A review of the effects of unilateral hearing loss on spatial hearing

Abstract

The capacity of the auditory system to extract spatial information relies principally on the detection and interpretation of binaural cues, i.e., differences in the time of arrival or level of the sound between the two ears. In this review, we consider the effects of unilateral or asymmetric hearing loss on spatial hearing, with a focus on the adaptive changes in the brain that may help to compensate for an imbalance in input between the ears. Unilateral hearing loss during development weakens the brain's representation of the deprived ear, and this may outlast the restoration of function in that ear and therefore impair performance on tasks such as sound localization and spatial release from masking that rely on binaural processing.
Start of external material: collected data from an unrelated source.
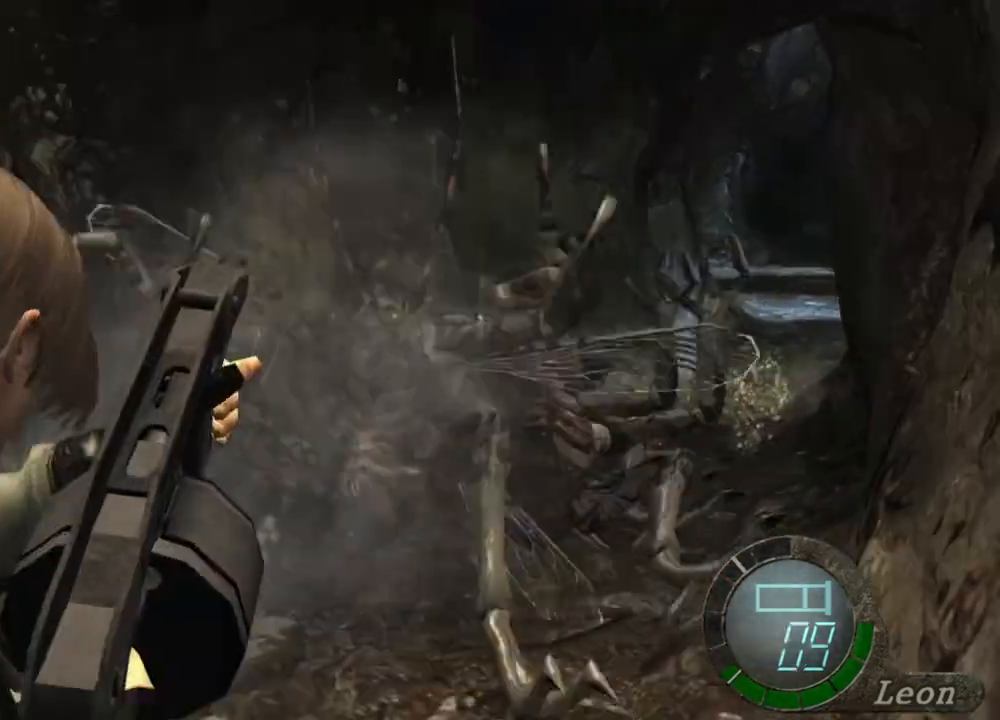
{"keys": [], "mouse": ["right"], "events": [[400, "mouse_left", "up"]]}
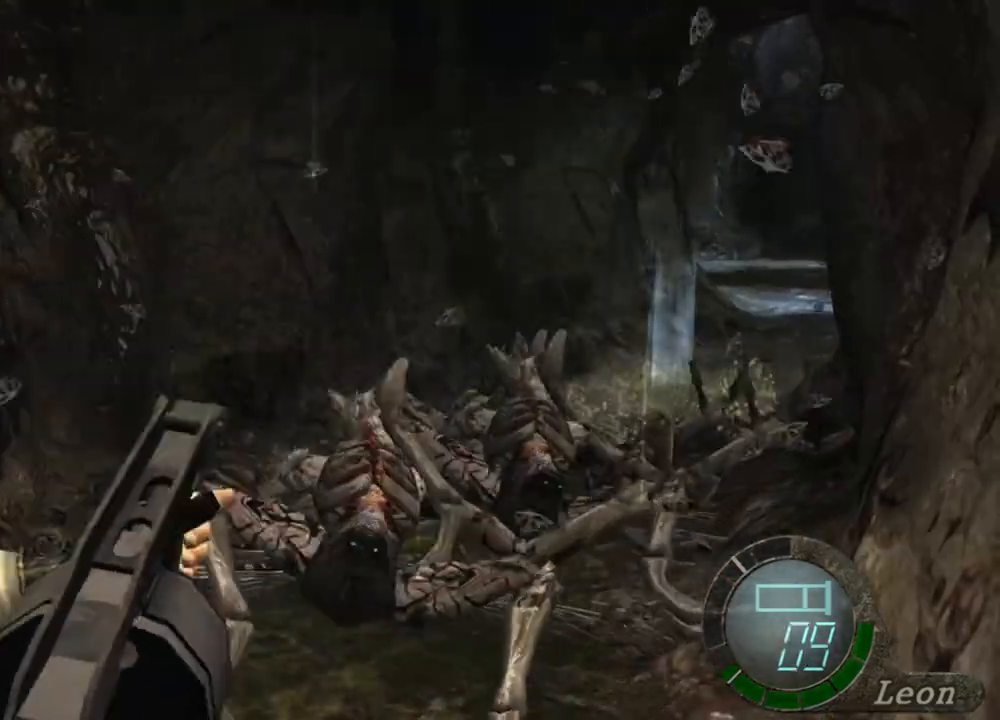
{"keys": [], "mouse": ["right"], "events": []}
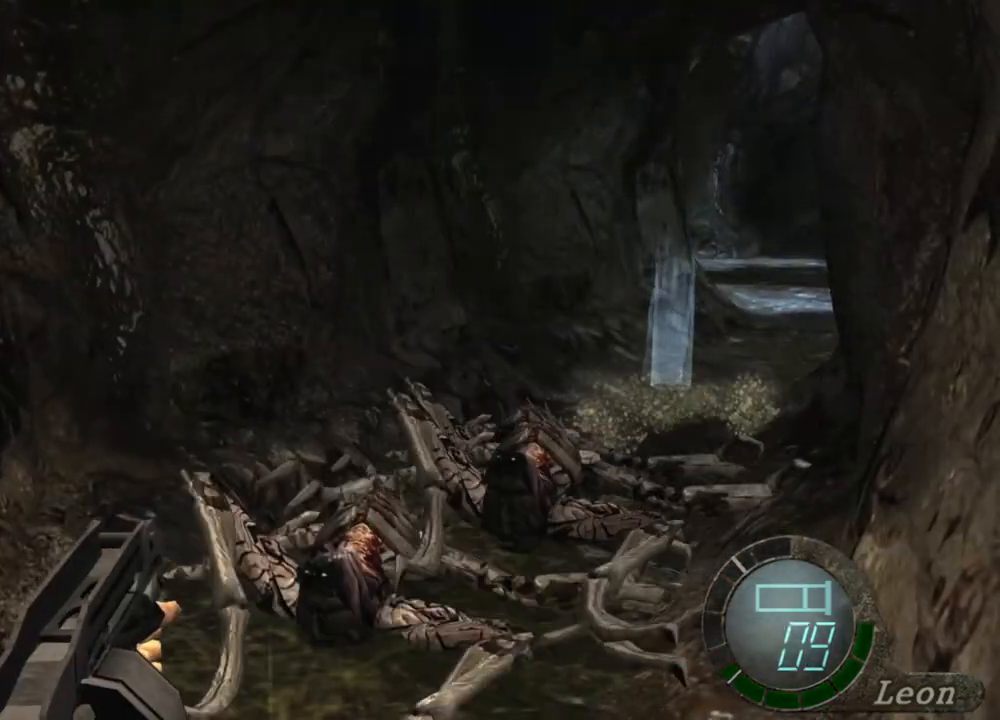
{"keys": [], "mouse": ["left", "right"], "events": [[200, "mouse_left", "down"]]}
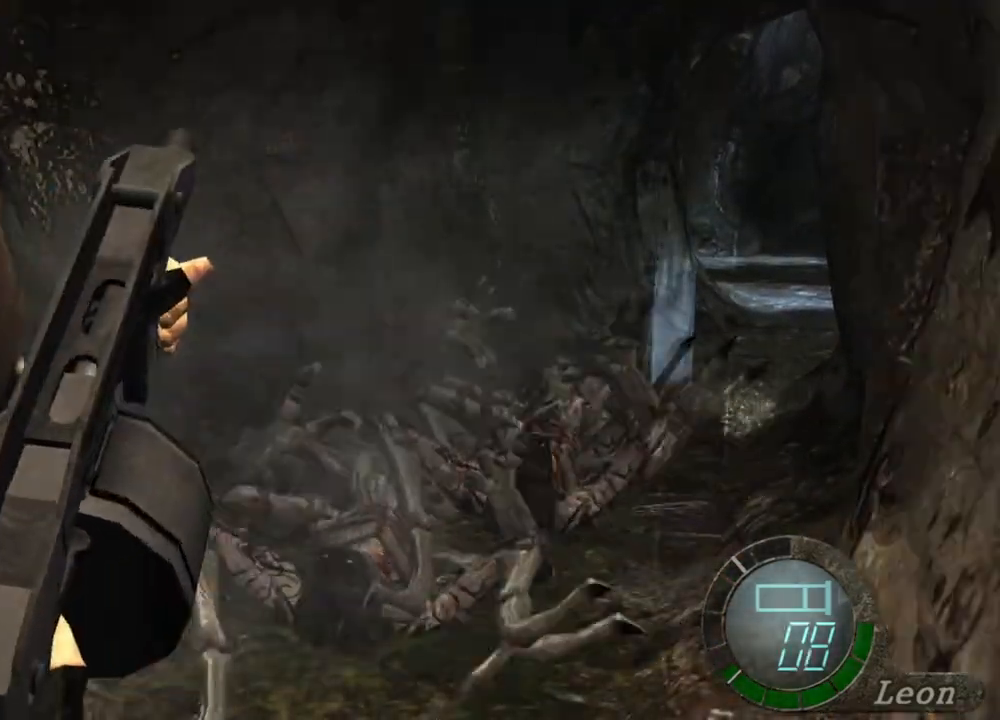
{"keys": [], "mouse": ["right"], "events": [[200, "mouse_left", "up"]]}
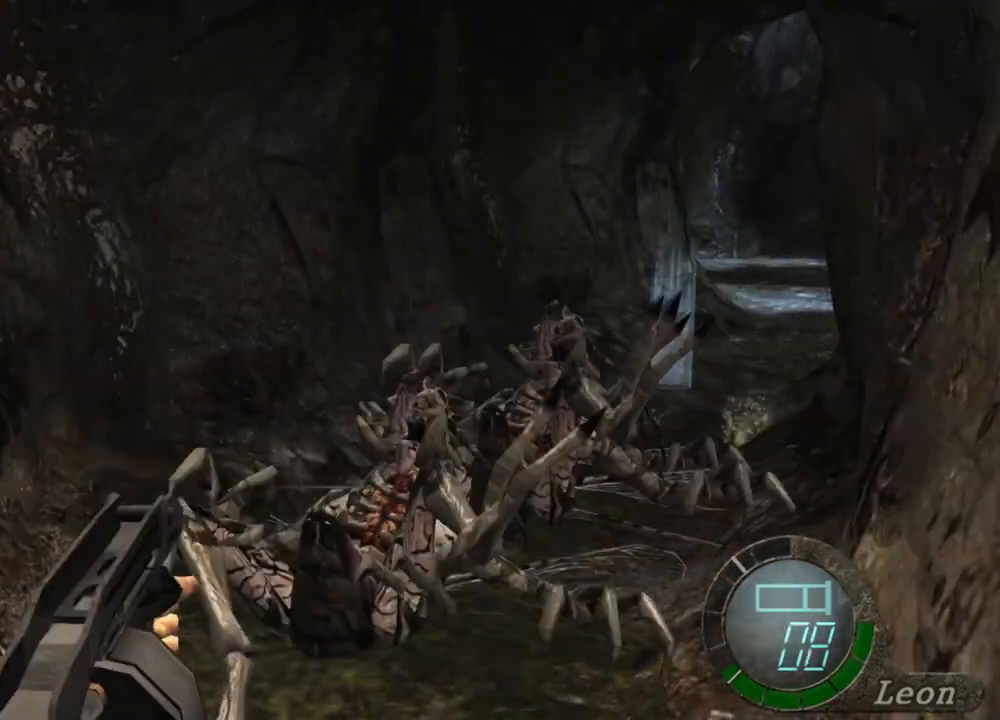
{"keys": [], "mouse": ["right"], "events": []}
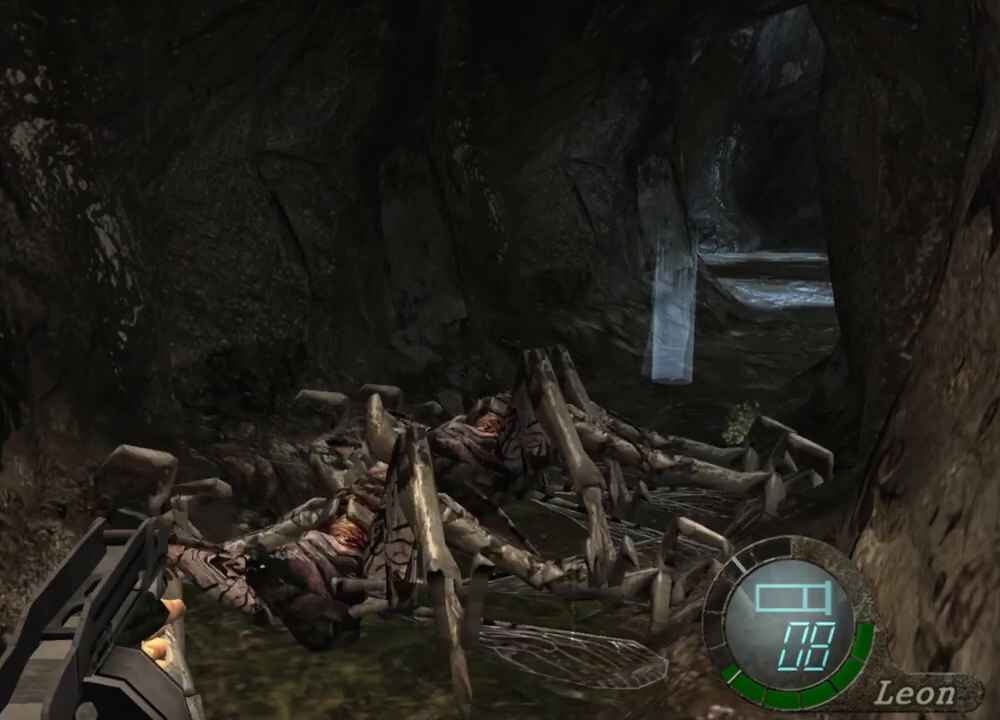
{"keys": [], "mouse": ["right"], "events": [[67, "mouse_left", "down"], [333, "mouse_left", "up"]]}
However, loss of hearing in one ear also triggers a reweighting of the cues used for sound localization, resulting in increased dependence on the spectral cues provided by the other ear for localization in azimuth, as well as adjustments in binaural sensitivity that help to offset the imbalance in inputs between the two ears. These adaptive strategies enable the developing auditory system to compensate to a large degree for asymmetric hearing loss, thereby maintaining accurate sound localization. They can also be leveraged by training following hearing loss in adulthood. Although further research is needed to determine whether this plasticity can generalize to more realistic listening conditions and to other tasks, such as spatial unmasking, the capacity of the auditory system to undergo these adaptive changes has important implications for rehabilitation strategies in the hearing impaired.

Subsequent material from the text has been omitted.